Sta per tornare San Valentino e mi fa impressione pensare a quanto tempo è che non ne festeggio uno e che per la prima volta mi pare una cosa bella, una retorica mancata, un fattore a cui riesco a non dare più alcun peso. Ecco, se dovessi pensare alla vera rivoluzione della mia vita in questi ultimi due anni direi che è questa: il radicale mutamento della mia idea di amore (o di mancanza dello stesso). Basta romanticismo, basta idealizzazioni. Per la prima volta osservo la mia condizione di persona sola come allo scampato pericolo dall’inganno delle tempeste “ormonali” e del pur umanissimo bisogno di sentirsi amati o, peggio ancora,della necessità riproduttiva.

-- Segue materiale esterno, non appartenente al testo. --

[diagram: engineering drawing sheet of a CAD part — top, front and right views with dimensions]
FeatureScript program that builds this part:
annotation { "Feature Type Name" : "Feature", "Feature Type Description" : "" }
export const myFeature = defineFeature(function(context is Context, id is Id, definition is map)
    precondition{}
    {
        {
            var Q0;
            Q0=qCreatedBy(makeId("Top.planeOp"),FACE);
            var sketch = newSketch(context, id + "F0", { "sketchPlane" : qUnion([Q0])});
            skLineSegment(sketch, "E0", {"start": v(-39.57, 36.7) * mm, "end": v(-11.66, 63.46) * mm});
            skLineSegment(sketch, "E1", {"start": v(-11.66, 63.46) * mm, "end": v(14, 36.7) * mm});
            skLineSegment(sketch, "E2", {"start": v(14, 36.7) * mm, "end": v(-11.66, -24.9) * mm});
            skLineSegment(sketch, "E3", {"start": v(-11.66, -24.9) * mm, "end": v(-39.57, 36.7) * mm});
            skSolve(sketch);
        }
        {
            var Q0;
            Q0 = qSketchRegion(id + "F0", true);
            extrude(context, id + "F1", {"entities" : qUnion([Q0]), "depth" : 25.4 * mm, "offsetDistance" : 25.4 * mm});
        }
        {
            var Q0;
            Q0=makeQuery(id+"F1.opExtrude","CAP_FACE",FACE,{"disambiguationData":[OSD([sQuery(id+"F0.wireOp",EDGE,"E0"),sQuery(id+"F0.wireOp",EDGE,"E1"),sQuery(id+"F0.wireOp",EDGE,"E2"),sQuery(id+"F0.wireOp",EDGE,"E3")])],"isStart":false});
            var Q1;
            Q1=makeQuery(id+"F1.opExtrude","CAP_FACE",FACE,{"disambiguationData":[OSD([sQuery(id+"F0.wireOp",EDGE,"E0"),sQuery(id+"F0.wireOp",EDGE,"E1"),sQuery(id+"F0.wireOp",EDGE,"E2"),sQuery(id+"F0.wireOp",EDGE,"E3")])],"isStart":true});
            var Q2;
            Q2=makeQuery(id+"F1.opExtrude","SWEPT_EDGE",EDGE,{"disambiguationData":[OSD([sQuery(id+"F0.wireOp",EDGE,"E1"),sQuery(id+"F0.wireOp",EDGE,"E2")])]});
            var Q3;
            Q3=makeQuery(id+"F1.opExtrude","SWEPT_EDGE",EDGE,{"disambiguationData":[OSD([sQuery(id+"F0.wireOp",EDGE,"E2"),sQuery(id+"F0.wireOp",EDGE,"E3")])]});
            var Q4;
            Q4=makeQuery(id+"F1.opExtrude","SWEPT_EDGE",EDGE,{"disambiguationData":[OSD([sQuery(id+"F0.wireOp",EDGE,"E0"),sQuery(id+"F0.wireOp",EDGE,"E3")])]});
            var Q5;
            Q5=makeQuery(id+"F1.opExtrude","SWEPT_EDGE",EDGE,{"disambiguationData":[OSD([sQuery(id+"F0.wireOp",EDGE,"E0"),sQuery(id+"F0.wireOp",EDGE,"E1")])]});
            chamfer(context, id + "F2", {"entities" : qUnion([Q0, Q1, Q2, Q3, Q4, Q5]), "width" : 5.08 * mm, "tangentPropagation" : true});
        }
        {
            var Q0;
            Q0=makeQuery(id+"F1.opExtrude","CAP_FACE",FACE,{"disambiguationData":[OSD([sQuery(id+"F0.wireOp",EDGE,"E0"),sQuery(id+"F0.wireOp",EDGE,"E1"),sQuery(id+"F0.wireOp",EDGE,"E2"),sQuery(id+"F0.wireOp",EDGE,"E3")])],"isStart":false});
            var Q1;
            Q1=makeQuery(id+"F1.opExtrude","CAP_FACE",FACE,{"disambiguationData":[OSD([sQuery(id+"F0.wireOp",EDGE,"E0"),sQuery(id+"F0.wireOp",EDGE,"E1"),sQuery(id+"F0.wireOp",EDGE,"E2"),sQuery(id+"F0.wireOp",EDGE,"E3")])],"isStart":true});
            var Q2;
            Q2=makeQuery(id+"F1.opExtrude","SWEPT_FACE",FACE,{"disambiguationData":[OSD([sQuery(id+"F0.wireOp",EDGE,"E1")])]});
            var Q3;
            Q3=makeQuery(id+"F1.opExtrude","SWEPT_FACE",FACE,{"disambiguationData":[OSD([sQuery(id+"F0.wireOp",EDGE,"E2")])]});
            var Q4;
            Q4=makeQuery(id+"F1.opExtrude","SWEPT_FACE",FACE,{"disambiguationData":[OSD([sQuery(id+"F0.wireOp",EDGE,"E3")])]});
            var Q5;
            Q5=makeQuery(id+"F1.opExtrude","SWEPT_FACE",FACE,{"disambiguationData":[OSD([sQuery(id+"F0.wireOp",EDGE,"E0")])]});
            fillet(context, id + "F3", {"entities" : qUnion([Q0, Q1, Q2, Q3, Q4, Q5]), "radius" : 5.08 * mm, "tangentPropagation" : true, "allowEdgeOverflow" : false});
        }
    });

Penso, per la prima volta, che è bello non avere la responsabilità di altri che di se stessi e di riuscire a non confondere questo con l’egoismo. In realtà è esattamente il contrario. Ho sempre agito, a mia insaputa, obbedendo a questa idea. Ora lo so.


Febbraio mi ha portato per la prima volta nella casa in cui vivo da ormai dodici anni e che sto per svuotare proprio come lo era quando l’ho vista per la prima volta: in mezzo tutto un vissuto gioioso e doloroso che posso osservare chiaramente soltanto adesso, con tutta questa luce che a quel tempo non c’era, quando le pareti erano umide e piene di muffa e i tubi del bagno ad un certo punto esplosero e poi al piano di sopra c’erano sempre tante persone che ballavano continuamente e adesso non ci sono più. E poi mi ricordo di tutte le persone che ho accolto, quelle che non vedo più da tanto e quelle che non hanno significato più nulla da un certo punto in poi. Credo che tutto sia cominciato e finito sempre in un qualche febbraio di questi anni, quando la luce era ancora troppo poca e il freddo più pungente, quando le possibilità erano di più, ma pure gli errori. Adesso ho le pareti colorate e senza muffa, un bagno nuovo e dei mobili di cui sto per liberarmi perché incapaci di custodire altri ricordi. Febbraio si è fatto luminoso, così, senza avvertire, quasi a dire che cambiare alla fine non è mica una scelta. Una scelta, casomai, è non farlo e ostinarsi a cercare il buio pure quando le cose sono diventate tutte chiarissime. Bisogna approfittarne. Febbraio, forse, dura così poco apposta.